Contraceptionismyfriend · 11/05/2019 18:59

The reason doesn't have to be clear. No body has come up with a better message than OP herself.

Posters are actually over bloody complicating it!!!
OP owes this woman nothing.
No explanation, no notice and no softening the blow.

3luckystars · 11/05/2019 18:59

Your message is good.

Just keep it simple.

She will try to apologise and say everything to get free childcare from you, but keep saying no. You are playing with fire, do not look after this girl again under any circumstances.

I know the mother is in a difficult situation but you have helped her enough now. Keep saying no, no matter what.

Mississippilessly · 11/05/2019 19:00

Please please do not put a suggestion in her mind of anything more serious. it makes you sound like you are covering something up!

How about:
Hi x. I'm very sorry but I cant look after y after school anymore. I'm tired of having to defend myself and prove that I am telling the truth. I am afraid that this will be from now. I hope you get something sorted.

No blaming the child, no getting to the ins and outs, as nicely worded as possible but above all as clear as a bell.

SmellMySmellbow · 11/05/2019 19:02

Ah yeah, you're right...

PegLegAntoine · 11/05/2019 19:07

Stay strong OP don’t let her manipulate you like her DD does

Samind · 11/05/2019 19:10

How do you think her mum will react to your message?

You're doing the right thing for your own protection!

BibbyDarling · 11/05/2019 19:15

Great message OP.
Stick with it.

youarenotkiddingme · 11/05/2019 19:28

Agree with not giving example. Especially that one as it is open to her arguing because your DD didn't hear.

I just go with.

As your dd isn't happy with us and so lies about unkind actions, which you tend to believe. We are stopping the arrangement.

If she comes back and says anything you can say that she's clearly not happy either as she believes her DD - so best for everyone it's ending.

ZigZagIntoTheBlue · 11/05/2019 19:28

Good luck!

JesusInTheCabbageVan · 11/05/2019 19:34

As Contraception said - your DH has probably seen what's coming.
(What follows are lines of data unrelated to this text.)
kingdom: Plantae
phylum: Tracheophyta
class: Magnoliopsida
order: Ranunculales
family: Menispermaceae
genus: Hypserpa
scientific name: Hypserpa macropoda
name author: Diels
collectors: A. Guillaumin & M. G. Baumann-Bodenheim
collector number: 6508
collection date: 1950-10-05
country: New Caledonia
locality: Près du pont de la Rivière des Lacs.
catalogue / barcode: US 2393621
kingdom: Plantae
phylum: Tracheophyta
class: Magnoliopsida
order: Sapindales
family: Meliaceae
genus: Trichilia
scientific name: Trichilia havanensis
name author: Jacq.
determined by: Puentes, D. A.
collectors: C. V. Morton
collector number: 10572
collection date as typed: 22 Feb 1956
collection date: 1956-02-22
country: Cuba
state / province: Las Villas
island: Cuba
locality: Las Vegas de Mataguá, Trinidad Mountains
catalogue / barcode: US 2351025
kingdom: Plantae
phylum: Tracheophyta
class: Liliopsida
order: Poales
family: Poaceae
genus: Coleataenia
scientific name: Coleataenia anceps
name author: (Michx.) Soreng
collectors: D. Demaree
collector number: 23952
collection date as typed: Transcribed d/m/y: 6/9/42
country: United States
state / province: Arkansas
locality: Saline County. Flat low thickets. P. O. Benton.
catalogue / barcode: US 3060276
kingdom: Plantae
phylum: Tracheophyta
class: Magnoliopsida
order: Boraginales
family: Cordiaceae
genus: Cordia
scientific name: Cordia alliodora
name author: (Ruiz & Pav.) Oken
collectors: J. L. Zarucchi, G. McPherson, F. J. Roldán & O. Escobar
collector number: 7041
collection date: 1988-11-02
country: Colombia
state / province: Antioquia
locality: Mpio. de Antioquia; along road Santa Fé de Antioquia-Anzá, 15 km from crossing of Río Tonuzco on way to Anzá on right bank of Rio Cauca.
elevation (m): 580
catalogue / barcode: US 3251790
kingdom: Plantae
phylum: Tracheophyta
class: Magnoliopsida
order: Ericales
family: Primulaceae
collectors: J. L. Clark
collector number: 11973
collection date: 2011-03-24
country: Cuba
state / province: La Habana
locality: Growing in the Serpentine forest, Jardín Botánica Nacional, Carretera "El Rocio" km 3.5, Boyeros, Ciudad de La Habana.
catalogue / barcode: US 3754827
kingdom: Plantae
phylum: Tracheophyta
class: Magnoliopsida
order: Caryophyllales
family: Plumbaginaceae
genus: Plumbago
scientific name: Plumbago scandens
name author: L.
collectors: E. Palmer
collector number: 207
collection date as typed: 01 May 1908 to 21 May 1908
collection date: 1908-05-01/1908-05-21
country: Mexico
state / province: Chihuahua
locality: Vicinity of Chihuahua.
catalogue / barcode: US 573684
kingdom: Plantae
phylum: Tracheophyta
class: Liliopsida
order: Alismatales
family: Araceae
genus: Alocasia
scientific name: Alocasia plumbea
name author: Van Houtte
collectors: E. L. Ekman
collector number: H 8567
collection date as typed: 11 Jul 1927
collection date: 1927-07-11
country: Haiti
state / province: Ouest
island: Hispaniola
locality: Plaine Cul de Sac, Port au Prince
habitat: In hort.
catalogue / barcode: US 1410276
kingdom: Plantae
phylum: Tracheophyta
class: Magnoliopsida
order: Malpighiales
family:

You absolutely need to protect him, because it's only a matter of time.

JesusInTheCabbageVan · 11/05/2019 19:36

Sorry - didn't refresh the thread! I think that message is perfect.

Bringbackthestripes · 11/05/2019 20:04

Well done OP.

Do let us know her response!

shatteredandstressed · 11/05/2019 20:09

Just send your message, it's the truth.
Good luck
You're a saint to have put up with this for 7 months.